A series of important characters dominate the story. Apart from Abell is her lover and mentor in West Berlin, Clark Baucom, an aging CIA type who tries to control Helen and one wonders whose side he is really on. Kevin Gilley, code named “Robert” lives by his own rules and is difficult to control. Anna, in her early thirties had left the family years before, but she wanted to save her brother and learn her mother’s true history. Henry Mattick, an operator in his own right, falls for Anna, but can he be trusted. Larry Hilliard, an archivist at the National Archives who guides Abell in trying to understand “the Pond,” a clandestine intelligence organization spun off from the CIA. The members of the “sisterhood” within the CIA, a group made up of Claire Saylor who supported Abell and helped her conduct her clandestine mission, Audra Vollmer who turns out to be deeply involved with “the Pond,” which was supposed to be disbanded in 1955 and was not, and of course Helen Abell. Other characters appear with important roles and all point to Fesperman’s inventiveness and imagination in fitting the novel together as assassinations of politicians, intelligence assets and others have been arranged or carried out by Gilley in 1979, 1998, 2000, and possibly 2014.

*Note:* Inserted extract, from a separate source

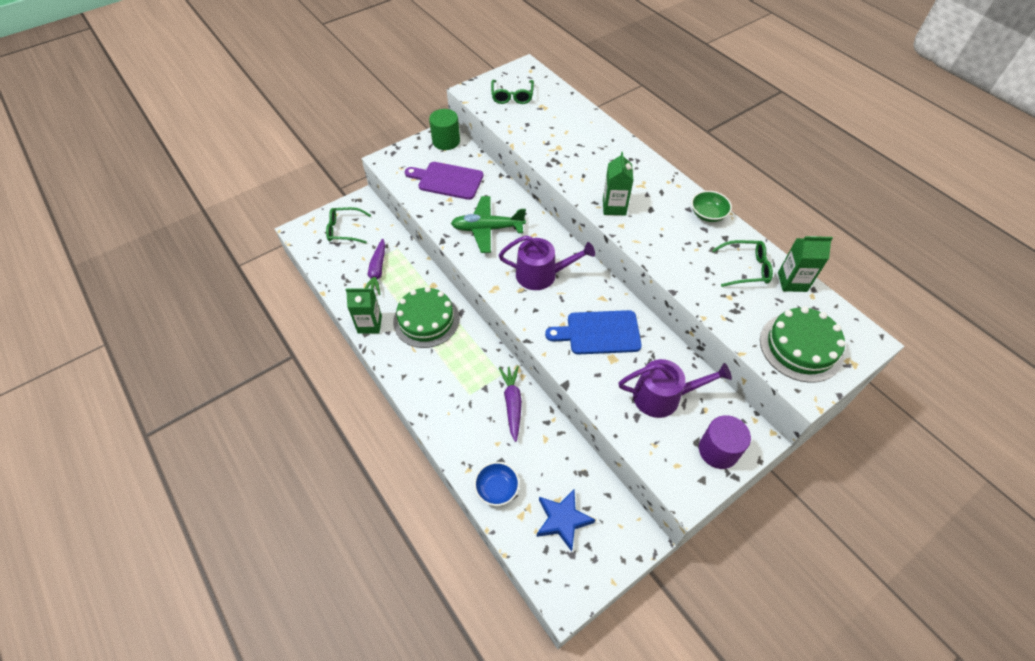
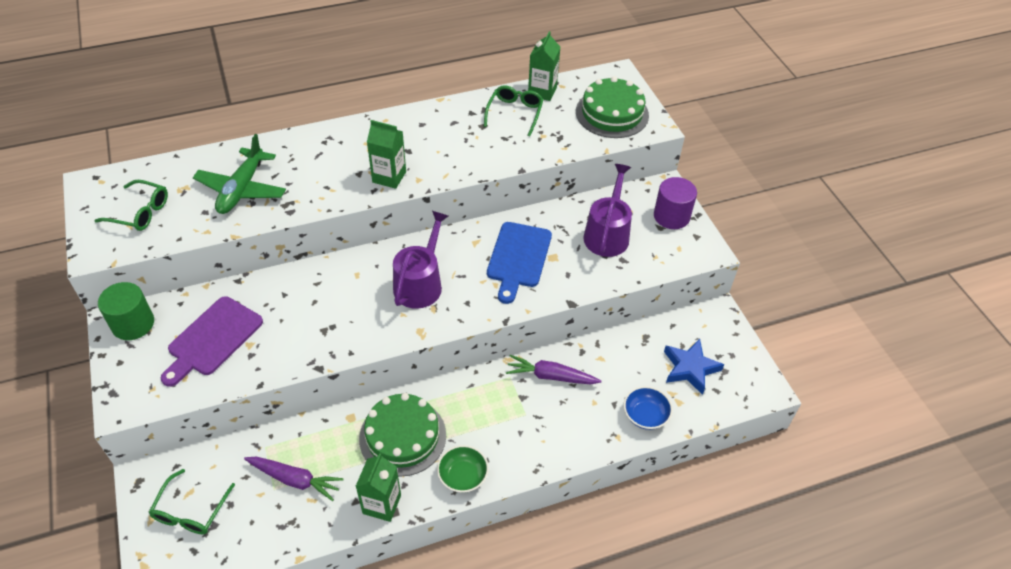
camera: 75 degrees left, 5 degrees down
green plane [451,196,526,253] -> green plane moved to [193,134,286,214]
green bowl [691,191,732,222] -> green bowl moved to [437,445,489,493]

Fesperman’s “Safe Houses” have a number of implications. The houses are designed for agents to meet in private and carry out their missions, but the houses contain hidden listening devices and traps for female agents. Helen Abell is the key to the story, and it is fascinating how she evolves from an employee who lacks confidence in herself to one who refuses to be cowed by the CIA leadership infrastructure. “Safe Houses” is an amazing thriller both on the international and domestic scene, particularly the #MeToo slant. After reading SAFE HOUSES, Fesperman’s latest novel, WINTER WORK is now near the top of my pile of books on my night table!